国際

 NBCは声明を発表し、「モヒェディン氏は、過去17日間、ガザでの紛争が激しくなる中、25本ものリポートをものにしてきた類いまれな記者だ。その中には、掛け替えのない、優れた記録となる4人のパレスチナ少年の死亡のリポートもある」とした。しかし同時に、紛争地における記者の配置は常に見直しを行うとも述べている。

 モヒェディン氏のケースは、アラビア語も達者で、2008年から09年のガザ紛争以来という飛び抜けた経験がある同記者が、テレビで報道される前の生の素材や率直な感想をソーシャルメディアに発信したことで、混乱を深めたとみられる。

 米政権や連邦議会は、イスラエルの政策や立場を政治的に強く支持しており、米国の主要メディアがその方針と異なる報道をするにはジレンマが大きい。したがって、ガザ地区住民の声を強く反映したモヒェディン氏の報道も、体制側の批判対象だったと複数のメディアやブログが明らかにしている。

批判を浴びるメディアの〝中立性〟

 もう1つのケースは、英公共放送「チャンネル4」のニュースキャスターによる、YouTubeビデオのアップロードだ。キャスター、ジョン・スノー氏(66歳)はガザ地区での取材を終えて、放送波には載せなかった映像とナレーション「ガザの子どもたち」をYouTubeで発表した。

 「ガザ地区で私が見たものは、今でも私の頭を蝕んでいる。住民の平均年齢は17歳で、4分の1が10歳前後。病院で会った2歳半の女の子は、頭蓋骨と背骨の負傷で、両目の周りがパンダのように内出血で赤く腫れていた」と語った。

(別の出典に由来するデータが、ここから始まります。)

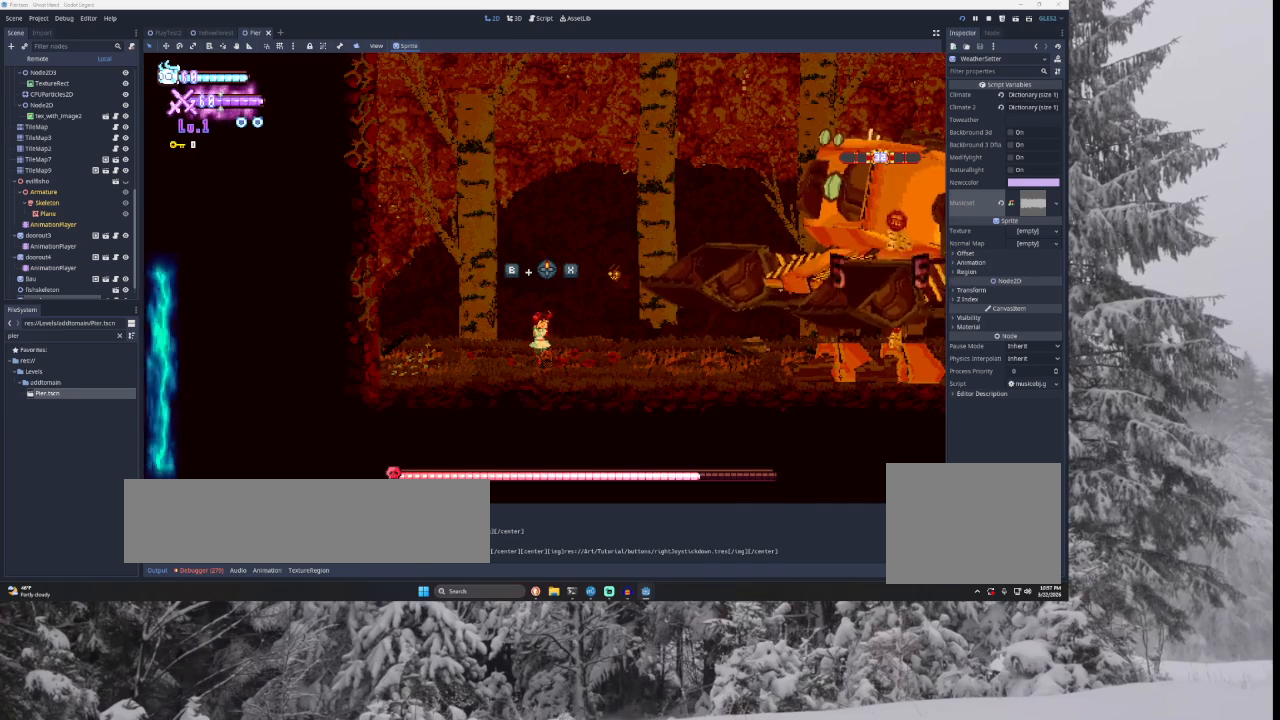
{"buttons": [], "left_stick": "center", "right_stick": "center", "events": [[100, "TRIANGLE", "down"], [433, "TRIANGLE", "up"]]}
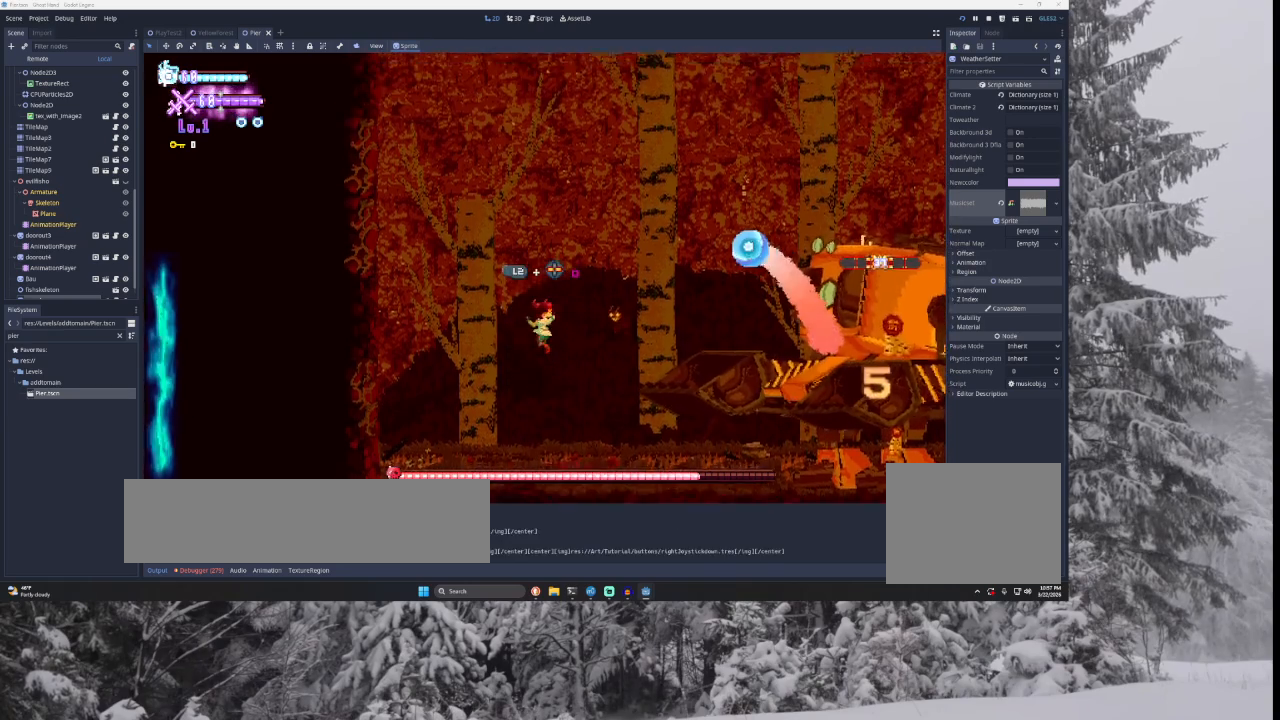
{"buttons": ["R2"], "left_stick": "center", "right_stick": "center", "events": [[33, "left_stick", "right"], [233, "TRIANGLE", "down"], [500, "R2", "down"], [500, "TRIANGLE", "up"], [500, "left_stick", "center"]]}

ビデオ撮影は高画質(HD)で、同局スタジオの中で行われたが、「中立性」を欠くとの理由で放送されず、チャンネル4のサイトとYouTubeであえて公開された。

 「これはガザで起きている現実で、私たちはこの子たちに対して責任がある。が、国連も英国政府も世界も関心を抱いていない」との意見を展開した。

 これについて、放送されなかったことへの批判が起きた。

 「優れたキャスターがウェブサイトやYouTubeでしか自分の意見を述べられないのはおかしい」というのが代表的な意見だ。

 イスラエルとパレスチナだけでなく、世界中が何らかのかたちで巻き込まれている今回の紛争。戦場記者らの激変がそれを映し出している。